ACTIVITY = Copy the text read from each of the records below line for line, without changing a character. Leave the pictures out of your answer.

RECORDS TO USE =
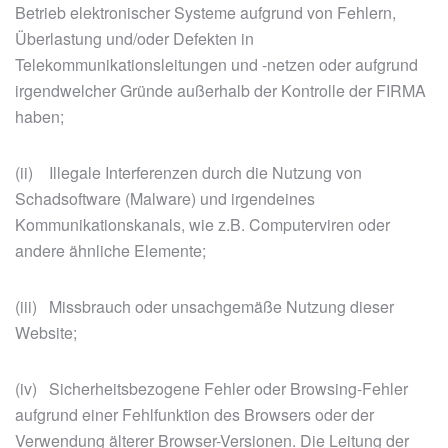
Betrieb elektronischer Systeme aufgrund von Fehlern,
Überlastung und/oder Defekten in
Telekommunikationsleitungen und -netzen oder aufgrund
irgendwelcher Gründe außerhalb der Kontrolle der FIRMA
haben;
(ii) Illegale Interferenzen durch die Nutzung von
Schadsoftware (Malware) und irgendeines
Kommunikationskanals, wie z.B. Computerviren oder
andere ähnliche Elemente;
(iii) Missbrauch oder unsachgemäße Nutzung dieser
Website;
(iv) Sicherheitsbezogene Fehler oder Browsing-Fehler
aufgrund einer Fehlfunktion des Browsers oder der
Verwendung älterer Browser-Versionen. Die Leitung der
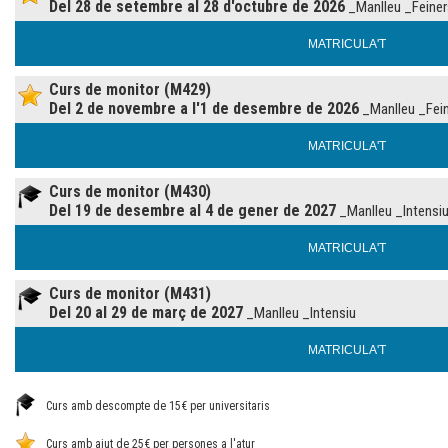
Del 28 de setembre al 28 d'octubre de 2026
_Manlleu _Feiner
MATRICULA'T
Curs de monitor (M429)
Del 2 de novembre a l'1 de desembre de 2026
_Manlleu _Fein
MATRICULA'T
Curs de monitor (M430)
Del 19 de desembre al 4 de gener de 2027
_Manlleu _Intensi
MATRICULA'T
Curs de monitor (M431)
Del 20 al 29 de març de 2027
_Manlleu _Intensiu
MATRICULA'T
Curs amb descompte de 15€ per universitaris
Curs amb ajut de 25€ per persones a l'atur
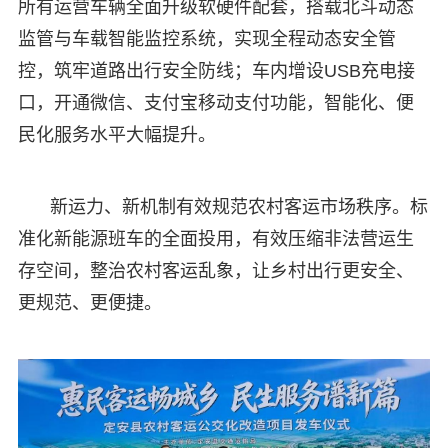
所有运营车辆全面升级软硬件配套，搭载北斗动态
监管与车载智能监控系统，实现全程动态安全管
控，筑牢道路出行安全防线；车内增设USB充电接
口，开通微信、支付宝移动支付功能，智能化、便
民化服务水平大幅提升。
新运力、新机制有效规范农村客运市场秩序。标
准化新能源班车的全面投用，有效压缩非法营运生
存空间，整治农村客运乱象，让乡村出行更安全、
更规范、更便捷。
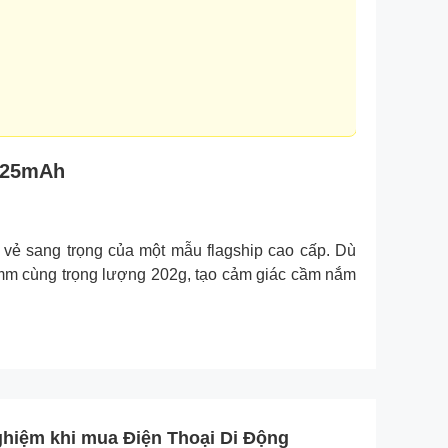
7025mAh
 vẻ sang trọng của một mẫu flagship cao cấp. Dù
9mm cùng trọng lượng 202g, tạo cảm giác cầm nắm
ghiệm khi mua Điện Thoại Di Động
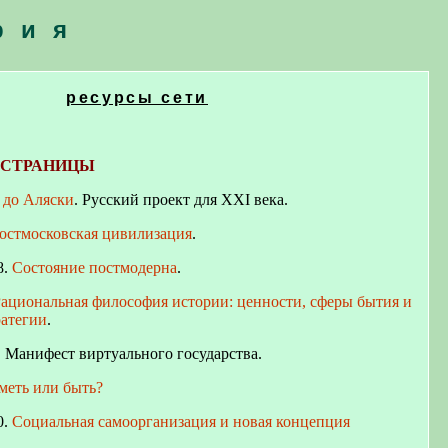
рия
ресурсы сети
 СТРАНИЦЫ
 до Аляски
. Русский проект для XXI века.
остмосковская цивилизация
.
8.
Состояние постмодерна
.
ациональная философия истории: ценности, сферы бытия и
ратегии
.
. Манифест виртуального государства.
меть или быть?
0.
Социальная самоорганизация и новая концепция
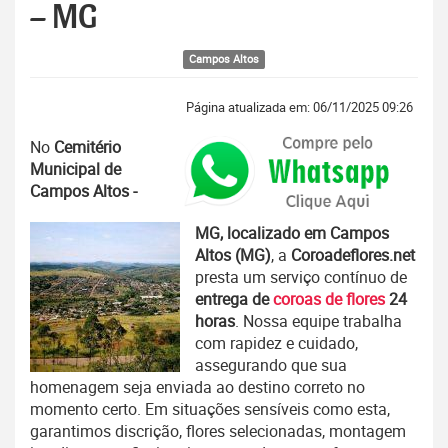
– MG
Campos Altos
Página atualizada em: 06/11/2025 09:26
No
Cemitério
Municipal de
Campos Altos -
MG, localizado em Campos
Altos (MG)
, a
Coroadeflores.net
presta um serviço contínuo de
entrega de
coroas de flores
24
horas
. Nossa equipe trabalha
com rapidez e cuidado,
assegurando que sua
homenagem seja enviada ao destino correto no
momento certo. Em situações sensíveis como esta,
garantimos discrição, flores selecionadas, montagem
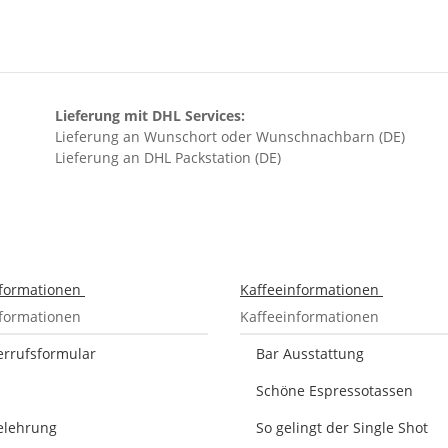
Lieferung mit DHL Services:
Lieferung an Wunschort oder Wunschnachbarn (DE)
Lieferung an DHL Packstation (DE)
nformationen
Kaffeeinformationen
nformationen
Kaffeeinformationen
errufsformular
Bar Ausstattung
Schöne Espressotassen
elehrung
So gelingt der Single Shot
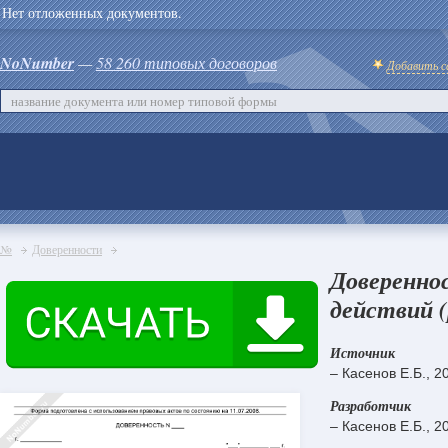
Нет отложенных документов.
NoNumber
—
58 260 типовых договоров
Добавить с
№
Доверенности
Доверенно
действий (
Источник
– Касенов Е.Б., 2
Разработчик
– Касенов Е.Б., 2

SOLUTION =
Betrieb elektronischer Systeme aufgrund von Fehlern,
Überlastung und/oder Defekten in
Telekommunikationsleitungen und -netzen oder aufgrund
irgendwelcher Gründe außerhalb der Kontrolle der FIRMA
haben;
(ii) Illegale Interferenzen durch die Nutzung von
Schadsoftware (Malware) und irgendeines
Kommunikationskanals, wie z.B. Computerviren oder
andere ähnliche Elemente;
(iii) Missbrauch oder unsachgemäße Nutzung dieser
Website;
(iv) Sicherheitsbezogene Fehler oder Browsing-Fehler
aufgrund einer Fehlfunktion des Browsers oder der
Verwendung älterer Browser-Versionen. Die Leitung der
Del 28 de setembre al 28 d'octubre de 2026
_Manlleu _Feiner
MATRICULA'T
Curs de monitor (M429)
Del 2 de novembre a l'1 de desembre de 2026
_Manlleu _Fein
MATRICULA'T
Curs de monitor (M430)
Del 19 de desembre al 4 de gener de 2027
_Manlleu _Intensi
MATRICULA'T
Curs de monitor (M431)
Del 20 al 29 de març de 2027
_Manlleu _Intensiu
MATRICULA'T
Curs amb descompte de 15€ per universitaris
Curs amb ajut de 25€ per persones a l'atur
所有运营车辆全面升级软硬件配套，搭载北斗动态
监管与车载智能监控系统，实现全程动态安全管
控，筑牢道路出行安全防线；车内增设USB充电接
口，开通微信、支付宝移动支付功能，智能化、便
民化服务水平大幅提升。
新运力、新机制有效规范农村客运市场秩序。标
准化新能源班车的全面投用，有效压缩非法营运生
存空间，整治农村客运乱象，让乡村出行更安全、
更规范、更便捷。
7025mAh
 vẻ sang trọng của một mẫu flagship cao cấp. Dù
9mm cùng trọng lượng 202g, tạo cảm giác cầm nắm
ghiệm khi mua Điện Thoại Di Động
рия
ресурсы сети
 СТРАНИЦЫ
 до Аляски
. Русский проект для XXI века.
остмосковская цивилизация
.
8.
Состояние постмодерна
.
ациональная философия истории: ценности, сферы бытия и
ратегии
.
. Манифест виртуального государства.
меть или быть?
0.
Социальная самоорганизация и новая концепция
– MG
Campos Altos
Página atualizada em: 06/11/2025 09:26
No
Cemitério
Municipal de
Campos Altos -
MG, localizado em Campos
Altos (MG)
, a
Coroadeflores.net
presta um serviço contínuo de
entrega de
coroas de flores
24
horas
. Nossa equipe trabalha
com rapidez e cuidado,
assegurando que sua
homenagem seja enviada ao destino correto no
momento certo. Em situações sensíveis como esta,
garantimos discrição, flores selecionadas, montagem
Lieferung mit DHL Services:
Lieferung an Wunschort oder Wunschnachbarn (DE)
Lieferung an DHL Packstation (DE)
nformationen
Kaffeeinformationen
nformationen
Kaffeeinformationen
errufsformular
Bar Ausstattung
Schöne Espressotassen
elehrung
So gelingt der Single Shot
Нет отложенных документов.
NoNumber
—
58 260 типовых договоров
Добавить с
№
Доверенности
Доверенно
действий (
Источник
– Касенов Е.Б., 2
Разработчик
– Касенов Е.Б., 2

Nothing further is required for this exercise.